The function `_print_elapsed_time` has been moved from `sklearn.utils` to

`sklearn.utils._user_interface`.

So the following code:

```python

from sklearn.utils import _print_elapsed_time

with _print_elapsed_time("sklearn_compat", "testing"):

    time.sleep(0.1)

```

becomes:

```python

from sklearn_compat.utils._user_interface import _print_elapsed_time

with _print_elapsed_time("sklearn_compat", "testing"):

    time.sleep(0.1)

```

### Upgrading to scikit-learn 1.4

### Support for metadata routing

TODO

### Upgrading to scikit-learn 1.3

#### Parameter validation

scikit-learn 1.3 introduced a new way to validate the parameters is a consistent manner.

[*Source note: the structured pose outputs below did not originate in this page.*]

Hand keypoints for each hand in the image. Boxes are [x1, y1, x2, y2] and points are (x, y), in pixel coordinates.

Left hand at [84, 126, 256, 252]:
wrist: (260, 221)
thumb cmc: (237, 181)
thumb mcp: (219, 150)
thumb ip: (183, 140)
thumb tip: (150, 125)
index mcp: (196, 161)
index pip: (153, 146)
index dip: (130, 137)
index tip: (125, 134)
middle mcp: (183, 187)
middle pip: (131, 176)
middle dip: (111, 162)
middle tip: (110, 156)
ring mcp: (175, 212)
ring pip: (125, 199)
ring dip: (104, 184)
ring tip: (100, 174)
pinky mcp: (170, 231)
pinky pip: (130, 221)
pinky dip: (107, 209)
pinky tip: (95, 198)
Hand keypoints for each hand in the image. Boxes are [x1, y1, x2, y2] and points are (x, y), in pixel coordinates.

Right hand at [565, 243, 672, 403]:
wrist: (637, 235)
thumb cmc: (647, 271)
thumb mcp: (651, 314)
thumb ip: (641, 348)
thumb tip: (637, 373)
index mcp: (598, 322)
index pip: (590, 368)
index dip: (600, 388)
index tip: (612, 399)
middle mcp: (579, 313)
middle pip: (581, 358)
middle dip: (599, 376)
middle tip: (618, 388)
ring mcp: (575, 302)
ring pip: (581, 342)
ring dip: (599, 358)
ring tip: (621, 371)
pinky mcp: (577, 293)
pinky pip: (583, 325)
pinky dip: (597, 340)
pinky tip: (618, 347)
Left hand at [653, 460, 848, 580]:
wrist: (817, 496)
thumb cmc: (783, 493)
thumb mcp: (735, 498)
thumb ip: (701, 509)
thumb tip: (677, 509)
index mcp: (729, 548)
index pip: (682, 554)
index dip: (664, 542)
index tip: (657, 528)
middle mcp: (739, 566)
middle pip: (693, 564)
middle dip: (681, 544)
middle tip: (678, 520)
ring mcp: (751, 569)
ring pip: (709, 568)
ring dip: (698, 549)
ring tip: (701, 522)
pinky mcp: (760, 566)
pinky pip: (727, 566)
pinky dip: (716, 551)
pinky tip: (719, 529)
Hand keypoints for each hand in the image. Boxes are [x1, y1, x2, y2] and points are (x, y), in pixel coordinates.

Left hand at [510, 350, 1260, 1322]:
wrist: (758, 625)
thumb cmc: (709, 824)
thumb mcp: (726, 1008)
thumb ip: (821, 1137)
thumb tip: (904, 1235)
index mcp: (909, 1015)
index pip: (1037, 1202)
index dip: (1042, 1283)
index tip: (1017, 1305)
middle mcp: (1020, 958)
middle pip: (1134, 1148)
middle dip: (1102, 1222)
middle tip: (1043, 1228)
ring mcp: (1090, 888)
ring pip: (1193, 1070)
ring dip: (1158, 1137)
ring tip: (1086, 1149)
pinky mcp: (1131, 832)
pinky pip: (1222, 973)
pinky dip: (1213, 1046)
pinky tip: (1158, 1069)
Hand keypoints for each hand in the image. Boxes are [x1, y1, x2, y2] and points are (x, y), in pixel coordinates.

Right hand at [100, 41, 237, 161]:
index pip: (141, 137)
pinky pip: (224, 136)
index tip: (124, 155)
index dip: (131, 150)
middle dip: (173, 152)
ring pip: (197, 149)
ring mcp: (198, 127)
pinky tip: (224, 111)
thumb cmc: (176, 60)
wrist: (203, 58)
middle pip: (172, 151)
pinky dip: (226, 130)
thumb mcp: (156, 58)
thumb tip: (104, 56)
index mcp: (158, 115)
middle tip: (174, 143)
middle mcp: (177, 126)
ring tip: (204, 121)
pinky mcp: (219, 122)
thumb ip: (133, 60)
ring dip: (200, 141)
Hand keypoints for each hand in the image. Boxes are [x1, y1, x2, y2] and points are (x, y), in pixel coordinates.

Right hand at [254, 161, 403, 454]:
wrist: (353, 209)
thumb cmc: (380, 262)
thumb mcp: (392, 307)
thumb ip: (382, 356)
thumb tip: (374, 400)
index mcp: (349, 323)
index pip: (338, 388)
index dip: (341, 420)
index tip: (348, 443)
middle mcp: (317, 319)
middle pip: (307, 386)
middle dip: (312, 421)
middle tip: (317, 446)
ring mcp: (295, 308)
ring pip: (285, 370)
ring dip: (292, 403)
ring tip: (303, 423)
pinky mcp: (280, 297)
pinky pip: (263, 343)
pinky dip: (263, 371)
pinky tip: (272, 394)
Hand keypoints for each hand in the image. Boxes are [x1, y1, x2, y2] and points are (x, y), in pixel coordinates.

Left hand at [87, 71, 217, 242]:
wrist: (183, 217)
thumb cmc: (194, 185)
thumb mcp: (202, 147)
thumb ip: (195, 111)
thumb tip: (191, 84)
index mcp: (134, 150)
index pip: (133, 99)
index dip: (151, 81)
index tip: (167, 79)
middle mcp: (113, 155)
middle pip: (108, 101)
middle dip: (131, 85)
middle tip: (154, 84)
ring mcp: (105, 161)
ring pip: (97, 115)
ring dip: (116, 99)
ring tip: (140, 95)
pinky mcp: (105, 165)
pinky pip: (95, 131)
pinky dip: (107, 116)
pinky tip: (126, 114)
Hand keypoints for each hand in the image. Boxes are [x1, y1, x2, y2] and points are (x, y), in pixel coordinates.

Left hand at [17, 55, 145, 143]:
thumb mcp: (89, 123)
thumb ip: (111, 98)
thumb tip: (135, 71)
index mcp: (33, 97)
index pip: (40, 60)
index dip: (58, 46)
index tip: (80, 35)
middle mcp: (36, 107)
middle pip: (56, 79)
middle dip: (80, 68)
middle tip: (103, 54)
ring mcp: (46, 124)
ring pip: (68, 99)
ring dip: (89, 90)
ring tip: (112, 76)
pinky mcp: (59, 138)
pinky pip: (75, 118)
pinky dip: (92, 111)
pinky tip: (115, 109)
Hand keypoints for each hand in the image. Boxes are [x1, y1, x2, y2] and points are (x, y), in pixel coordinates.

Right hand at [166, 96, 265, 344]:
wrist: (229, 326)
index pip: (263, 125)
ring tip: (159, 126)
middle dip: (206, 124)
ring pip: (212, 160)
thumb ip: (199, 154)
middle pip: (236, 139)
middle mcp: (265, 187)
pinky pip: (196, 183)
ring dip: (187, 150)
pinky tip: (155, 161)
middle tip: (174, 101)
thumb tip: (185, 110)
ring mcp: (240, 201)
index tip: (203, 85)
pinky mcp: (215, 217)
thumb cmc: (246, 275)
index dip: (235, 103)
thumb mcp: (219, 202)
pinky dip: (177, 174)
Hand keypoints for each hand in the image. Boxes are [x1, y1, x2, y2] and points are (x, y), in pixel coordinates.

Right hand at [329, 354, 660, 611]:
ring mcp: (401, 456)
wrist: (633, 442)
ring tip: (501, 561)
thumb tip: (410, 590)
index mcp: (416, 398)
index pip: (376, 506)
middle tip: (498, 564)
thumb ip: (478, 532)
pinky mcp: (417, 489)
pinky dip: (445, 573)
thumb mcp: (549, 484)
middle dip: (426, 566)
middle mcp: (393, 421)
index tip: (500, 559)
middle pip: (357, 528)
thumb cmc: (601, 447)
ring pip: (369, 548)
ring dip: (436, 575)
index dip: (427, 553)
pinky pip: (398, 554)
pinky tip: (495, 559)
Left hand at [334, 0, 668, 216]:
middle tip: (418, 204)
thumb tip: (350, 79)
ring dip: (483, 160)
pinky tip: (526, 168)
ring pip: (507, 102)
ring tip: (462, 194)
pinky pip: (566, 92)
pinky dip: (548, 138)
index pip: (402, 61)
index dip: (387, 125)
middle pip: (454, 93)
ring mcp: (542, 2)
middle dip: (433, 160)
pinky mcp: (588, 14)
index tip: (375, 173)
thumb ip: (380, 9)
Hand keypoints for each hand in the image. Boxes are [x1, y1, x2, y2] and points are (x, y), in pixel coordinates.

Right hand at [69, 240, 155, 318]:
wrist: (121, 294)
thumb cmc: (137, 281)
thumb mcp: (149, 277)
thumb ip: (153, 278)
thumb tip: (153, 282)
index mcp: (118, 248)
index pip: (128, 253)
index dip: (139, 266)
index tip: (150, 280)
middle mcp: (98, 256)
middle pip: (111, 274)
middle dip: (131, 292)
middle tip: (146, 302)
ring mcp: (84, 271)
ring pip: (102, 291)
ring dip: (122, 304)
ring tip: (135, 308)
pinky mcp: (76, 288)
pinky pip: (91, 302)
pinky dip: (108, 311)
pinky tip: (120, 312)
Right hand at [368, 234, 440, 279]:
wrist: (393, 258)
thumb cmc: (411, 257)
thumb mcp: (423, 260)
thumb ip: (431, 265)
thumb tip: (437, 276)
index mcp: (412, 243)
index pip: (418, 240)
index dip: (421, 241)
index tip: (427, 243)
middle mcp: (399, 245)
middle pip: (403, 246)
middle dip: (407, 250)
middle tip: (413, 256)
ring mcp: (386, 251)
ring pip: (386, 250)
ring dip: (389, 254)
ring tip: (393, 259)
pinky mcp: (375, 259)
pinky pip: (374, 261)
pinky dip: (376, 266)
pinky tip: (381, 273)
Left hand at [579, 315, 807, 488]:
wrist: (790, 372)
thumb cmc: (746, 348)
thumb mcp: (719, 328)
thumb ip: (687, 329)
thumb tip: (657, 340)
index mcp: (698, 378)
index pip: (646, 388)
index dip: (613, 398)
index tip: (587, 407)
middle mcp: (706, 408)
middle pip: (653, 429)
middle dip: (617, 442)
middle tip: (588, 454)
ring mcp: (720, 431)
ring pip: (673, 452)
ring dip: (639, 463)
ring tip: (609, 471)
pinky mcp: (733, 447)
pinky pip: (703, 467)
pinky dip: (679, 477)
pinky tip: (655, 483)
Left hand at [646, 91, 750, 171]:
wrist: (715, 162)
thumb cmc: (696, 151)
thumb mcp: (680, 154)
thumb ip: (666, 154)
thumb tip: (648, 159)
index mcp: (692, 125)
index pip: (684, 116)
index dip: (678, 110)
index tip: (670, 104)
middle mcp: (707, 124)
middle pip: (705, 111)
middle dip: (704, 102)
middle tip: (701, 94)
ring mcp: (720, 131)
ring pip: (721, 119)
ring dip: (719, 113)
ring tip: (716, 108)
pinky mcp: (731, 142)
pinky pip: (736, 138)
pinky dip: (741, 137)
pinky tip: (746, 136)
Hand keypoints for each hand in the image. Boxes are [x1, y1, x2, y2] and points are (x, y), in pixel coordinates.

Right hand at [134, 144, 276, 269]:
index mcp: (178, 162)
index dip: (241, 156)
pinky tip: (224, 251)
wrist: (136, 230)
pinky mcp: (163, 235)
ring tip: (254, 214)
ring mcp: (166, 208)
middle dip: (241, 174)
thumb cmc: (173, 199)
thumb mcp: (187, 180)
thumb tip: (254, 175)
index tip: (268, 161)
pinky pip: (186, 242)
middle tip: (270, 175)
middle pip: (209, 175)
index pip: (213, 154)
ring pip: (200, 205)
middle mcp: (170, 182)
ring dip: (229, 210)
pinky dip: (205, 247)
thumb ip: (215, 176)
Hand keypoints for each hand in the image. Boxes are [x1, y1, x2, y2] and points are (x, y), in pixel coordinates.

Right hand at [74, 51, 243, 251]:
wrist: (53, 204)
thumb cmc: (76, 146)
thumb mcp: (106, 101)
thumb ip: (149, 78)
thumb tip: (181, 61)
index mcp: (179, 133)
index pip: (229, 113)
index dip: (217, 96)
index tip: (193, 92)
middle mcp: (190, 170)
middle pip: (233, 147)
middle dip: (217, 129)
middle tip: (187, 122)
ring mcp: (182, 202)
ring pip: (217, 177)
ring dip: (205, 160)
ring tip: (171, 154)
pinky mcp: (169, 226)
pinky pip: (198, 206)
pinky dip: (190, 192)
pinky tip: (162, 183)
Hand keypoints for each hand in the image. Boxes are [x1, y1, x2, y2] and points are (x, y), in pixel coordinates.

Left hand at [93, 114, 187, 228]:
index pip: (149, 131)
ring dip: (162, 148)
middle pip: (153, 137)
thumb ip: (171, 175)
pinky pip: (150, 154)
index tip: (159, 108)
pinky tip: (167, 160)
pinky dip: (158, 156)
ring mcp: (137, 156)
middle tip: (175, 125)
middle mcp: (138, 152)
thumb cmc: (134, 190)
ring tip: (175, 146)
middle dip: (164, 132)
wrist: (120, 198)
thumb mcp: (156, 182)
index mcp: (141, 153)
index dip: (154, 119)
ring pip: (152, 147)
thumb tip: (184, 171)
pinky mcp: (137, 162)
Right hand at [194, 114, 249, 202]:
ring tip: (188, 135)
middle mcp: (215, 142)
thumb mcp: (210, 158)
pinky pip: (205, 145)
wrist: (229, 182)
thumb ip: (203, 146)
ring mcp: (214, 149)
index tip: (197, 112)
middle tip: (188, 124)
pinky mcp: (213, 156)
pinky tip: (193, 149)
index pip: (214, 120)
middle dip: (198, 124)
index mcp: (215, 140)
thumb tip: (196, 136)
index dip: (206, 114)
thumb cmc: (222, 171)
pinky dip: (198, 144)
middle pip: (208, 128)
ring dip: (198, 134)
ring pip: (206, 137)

One could in the past define the following class:

```python

class MyEstimator(BaseEstimator):

    def __init__(self, a=1):

        self.a = a

    def fit(self, X, y=None):

        if self.a < 0:

            raise ValueError("a must be positive")

        return self

```

becomes:

```python

from sklearn_compat.base import _ParamsValidationMixin

class MyEstimator(_ParamsValidationMixin, BaseEstimator):

    _parameter_constraints = {"a": [Interval(Integral, 0, None, closed="left")]}

    def __init__(self, a=1):

        self.a = a

    @_fit_context(prefer_skip_nested_validation=True)

    def fit(self, X, y=None):

        return self

```

The advantage is that the error raised will be more informative and consistent across

estimators. Also, we have the possibility to skip the validation of the parameters when

using this estimator as a meta-estimator.